* BEGIN *

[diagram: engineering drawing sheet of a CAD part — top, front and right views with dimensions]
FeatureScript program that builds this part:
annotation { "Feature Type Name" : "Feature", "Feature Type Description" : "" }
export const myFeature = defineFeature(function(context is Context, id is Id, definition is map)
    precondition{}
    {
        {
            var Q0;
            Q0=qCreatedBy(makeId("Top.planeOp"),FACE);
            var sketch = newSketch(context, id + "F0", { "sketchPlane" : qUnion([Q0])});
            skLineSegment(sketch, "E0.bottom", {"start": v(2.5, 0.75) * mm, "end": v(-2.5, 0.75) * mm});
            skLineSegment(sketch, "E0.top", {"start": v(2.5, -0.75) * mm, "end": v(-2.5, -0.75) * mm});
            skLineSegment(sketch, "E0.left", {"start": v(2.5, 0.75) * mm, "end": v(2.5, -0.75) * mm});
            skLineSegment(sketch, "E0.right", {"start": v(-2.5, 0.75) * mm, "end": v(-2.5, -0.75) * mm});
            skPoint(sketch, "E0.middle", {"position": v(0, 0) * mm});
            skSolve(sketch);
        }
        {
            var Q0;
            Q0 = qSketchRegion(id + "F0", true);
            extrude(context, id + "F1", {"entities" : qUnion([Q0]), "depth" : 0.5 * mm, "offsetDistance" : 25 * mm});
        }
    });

* END *

Instruction> Reproduce all of the data above line for line, without altering a single character.

Answer to this problem>
[diagram: engineering drawing sheet of a CAD part — top, front and right views with dimensions]
FeatureScript program that builds this part:
annotation { "Feature Type Name" : "Feature", "Feature Type Description" : "" }
export const myFeature = defineFeature(function(context is Context, id is Id, definition is map)
    precondition{}
    {
        {
            var Q0;
            Q0=qCreatedBy(makeId("Top.planeOp"),FACE);
            var sketch = newSketch(context, id + "F0", { "sketchPlane" : qUnion([Q0])});
            skLineSegment(sketch, "E0.bottom", {"start": v(2.5, 0.75) * mm, "end": v(-2.5, 0.75) * mm});
            skLineSegment(sketch, "E0.top", {"start": v(2.5, -0.75) * mm, "end": v(-2.5, -0.75) * mm});
            skLineSegment(sketch, "E0.left", {"start": v(2.5, 0.75) * mm, "end": v(2.5, -0.75) * mm});
            skLineSegment(sketch, "E0.right", {"start": v(-2.5, 0.75) * mm, "end": v(-2.5, -0.75) * mm});
            skPoint(sketch, "E0.middle", {"position": v(0, 0) * mm});
            skSolve(sketch);
        }
        {
            var Q0;
            Q0 = qSketchRegion(id + "F0", true);
            extrude(context, id + "F1", {"entities" : qUnion([Q0]), "depth" : 0.5 * mm, "offsetDistance" : 25 * mm});
        }
    });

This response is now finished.